◆ RECORDED DATA ◆

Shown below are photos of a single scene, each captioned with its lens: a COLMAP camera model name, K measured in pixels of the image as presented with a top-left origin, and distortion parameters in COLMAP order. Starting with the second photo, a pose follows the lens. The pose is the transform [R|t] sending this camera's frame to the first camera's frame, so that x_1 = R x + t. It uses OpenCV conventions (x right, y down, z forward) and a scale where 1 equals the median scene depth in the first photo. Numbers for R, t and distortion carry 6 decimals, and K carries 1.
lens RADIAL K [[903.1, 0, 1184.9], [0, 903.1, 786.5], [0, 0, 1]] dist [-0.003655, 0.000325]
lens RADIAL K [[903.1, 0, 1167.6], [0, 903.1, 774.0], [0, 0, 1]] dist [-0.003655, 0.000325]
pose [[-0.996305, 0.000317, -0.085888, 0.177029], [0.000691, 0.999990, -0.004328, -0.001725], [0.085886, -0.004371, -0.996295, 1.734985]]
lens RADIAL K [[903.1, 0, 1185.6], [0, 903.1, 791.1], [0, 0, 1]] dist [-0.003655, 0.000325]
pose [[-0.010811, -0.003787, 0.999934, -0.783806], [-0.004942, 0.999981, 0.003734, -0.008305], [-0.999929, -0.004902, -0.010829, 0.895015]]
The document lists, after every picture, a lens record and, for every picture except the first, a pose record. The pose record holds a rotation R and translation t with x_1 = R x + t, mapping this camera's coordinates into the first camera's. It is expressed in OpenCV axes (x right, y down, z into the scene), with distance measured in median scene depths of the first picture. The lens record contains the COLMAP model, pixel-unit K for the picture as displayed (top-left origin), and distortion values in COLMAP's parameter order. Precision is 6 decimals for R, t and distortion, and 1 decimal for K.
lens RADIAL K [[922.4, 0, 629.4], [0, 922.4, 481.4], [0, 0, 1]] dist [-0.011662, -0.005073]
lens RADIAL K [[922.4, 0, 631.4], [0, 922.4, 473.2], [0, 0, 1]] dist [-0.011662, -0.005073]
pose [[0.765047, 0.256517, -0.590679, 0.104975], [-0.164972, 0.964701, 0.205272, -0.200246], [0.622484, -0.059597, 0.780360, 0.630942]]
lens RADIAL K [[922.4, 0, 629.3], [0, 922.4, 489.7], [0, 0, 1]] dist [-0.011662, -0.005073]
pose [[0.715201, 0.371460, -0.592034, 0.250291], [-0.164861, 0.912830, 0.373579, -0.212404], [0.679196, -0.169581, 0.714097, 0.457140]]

◆ REQUIRED ACTION ◆
Repeat the records. Match them exactly.

◆ ANSWER TO THIS EXERCISE ◆
Shown below are photos of a single scene, each captioned with its lens: a COLMAP camera model name, K measured in pixels of the image as presented with a top-left origin, and distortion parameters in COLMAP order. Starting with the second photo, a pose follows the lens. The pose is the transform [R|t] sending this camera's frame to the first camera's frame, so that x_1 = R x + t. It uses OpenCV conventions (x right, y down, z forward) and a scale where 1 equals the median scene depth in the first photo. Numbers for R, t and distortion carry 6 decimals, and K carries 1.
lens RADIAL K [[903.1, 0, 1184.9], [0, 903.1, 786.5], [0, 0, 1]] dist [-0.003655, 0.000325]
lens RADIAL K [[903.1, 0, 1167.6], [0, 903.1, 774.0], [0, 0, 1]] dist [-0.003655, 0.000325]
pose [[-0.996305, 0.000317, -0.085888, 0.177029], [0.000691, 0.999990, -0.004328, -0.001725], [0.085886, -0.004371, -0.996295, 1.734985]]
lens RADIAL K [[903.1, 0, 1185.6], [0, 903.1, 791.1], [0, 0, 1]] dist [-0.003655, 0.000325]
pose [[-0.010811, -0.003787, 0.999934, -0.783806], [-0.004942, 0.999981, 0.003734, -0.008305], [-0.999929, -0.004902, -0.010829, 0.895015]]
The document lists, after every picture, a lens record and, for every picture except the first, a pose record. The pose record holds a rotation R and translation t with x_1 = R x + t, mapping this camera's coordinates into the first camera's. It is expressed in OpenCV axes (x right, y down, z into the scene), with distance measured in median scene depths of the first picture. The lens record contains the COLMAP model, pixel-unit K for the picture as displayed (top-left origin), and distortion values in COLMAP's parameter order. Precision is 6 decimals for R, t and distortion, and 1 decimal for K.
lens RADIAL K [[922.4, 0, 629.4], [0, 922.4, 481.4], [0, 0, 1]] dist [-0.011662, -0.005073]
lens RADIAL K [[922.4, 0, 631.4], [0, 922.4, 473.2], [0, 0, 1]] dist [-0.011662, -0.005073]
pose [[0.765047, 0.256517, -0.590679, 0.104975], [-0.164972, 0.964701, 0.205272, -0.200246], [0.622484, -0.059597, 0.780360, 0.630942]]
lens RADIAL K [[922.4, 0, 629.3], [0, 922.4, 489.7], [0, 0, 1]] dist [-0.011662, -0.005073]
pose [[0.715201, 0.371460, -0.592034, 0.250291], [-0.164861, 0.912830, 0.373579, -0.212404], [0.679196, -0.169581, 0.714097, 0.457140]]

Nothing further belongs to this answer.